Justin and Jiang Yongchun (Right)
"I am going to visit Ningbo Museum for the 88th time before leaving the city." Pipe organ performer Justin Berg is currently working as instructor of English for Academic Purposes at the University of Nottingham Ningbo China (UNNC), where he is also a PhD student in Applied Linguistics.
With his assistance, a 1908 pipe organ was transported from the United States to Ningbo in 2018. A few days later, he finally finished its assembly to allow beautiful music to flow from his fingertips. His story was made into a documentary shot as Opus 839 by Ningbo local Xiaoxing (Adele) Han. This production won the Silver Award in the Non-Broadcast, General-Documentary: Individual of the 42nd Telly Awards.
"Whenever I am in difficulties, I go to the Ningbo Museum to relax." Recently, a journalist of the Ningbo Evening News joined Justin’s 88th tour of Ningbo Museum.
Justin is from Michigan, USA. He has been playing the pipe organ since childhood, earning undergraduate and postgraduate degrees in Pipe Organ Performance and Music History respectively. He learned about Ningbo 13 years ago from a Ninghai (a county in Ningbo) student, who described the city as a fantastic place to work and live in. Thus, his interest in Ningbo was aroused, and he began looking for work here. Soon after, he left for Ningbo.
After working as a music teacher at Ningbo Xiaoshi High School for four years and then at Ningbo Lihuili High School for a short time, Justin took up working at UNNC, where he applied for a doctorate. Due to recent job changes, he is about to leave for the United States and will not return soon.
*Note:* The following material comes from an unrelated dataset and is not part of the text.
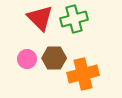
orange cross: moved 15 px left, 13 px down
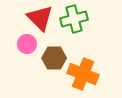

"My favorite artifact is exhibited in Ningbo Museum." Justin was referring to an eight-edged pot (Yue celadon ware) from the Tang Dynasty (618-907) in the demonstration hall on the second floor. With the rotation of those collections, the original one was temporarily stored in the warehouse and replaced by a photo card. "There’s another one over there, but it's smaller." Justin pointed out another pot in the side showcase.
"I was fascinated by the Tang Dynasty and its cultural relics before coming to China. I have visited museums in Xi'an and got impressed by their gold and silver artifacts. However, I still prefer this celadon pot, particularly with its color and shape." Justin said in Chinese.
"I am also into a bowl from the Yuan Dynasty (1271-1368)." That's an imitated Jun-glazed bowl, Tiedian Ware, discovered at Ningbo's Yongfengku site. There are restoration marks on the bowl, but its color is warm and soft.
"I adore this architecture designed by the renowned architect Wang Shu, who combined Chinese traditional elements with modern features." Strolling down Ningbo Museum makes Justin feel at home.
Because of his frequent visits, Justin became a good friend with Jiang Yongchun, security guard of the exhibition hall on the third floor. "My Chinese name is Jiang Shiting. We share the same last name."
After getting acquainted with each other, Jiang invited Justin to his hometown in Jiangshan Town, Yinzhou District of Ningbo, treating him to Ningbo Cuisine. "He loves traditional Ningbo food, like seafood, stinky tofu, and pickled wax gourd." Jiang told the journalist. He was sad to hear that Justin was leaving. "He might come back in two to three years. I hope he will come to visit the Museum again once back in Ningbo," Jiang said.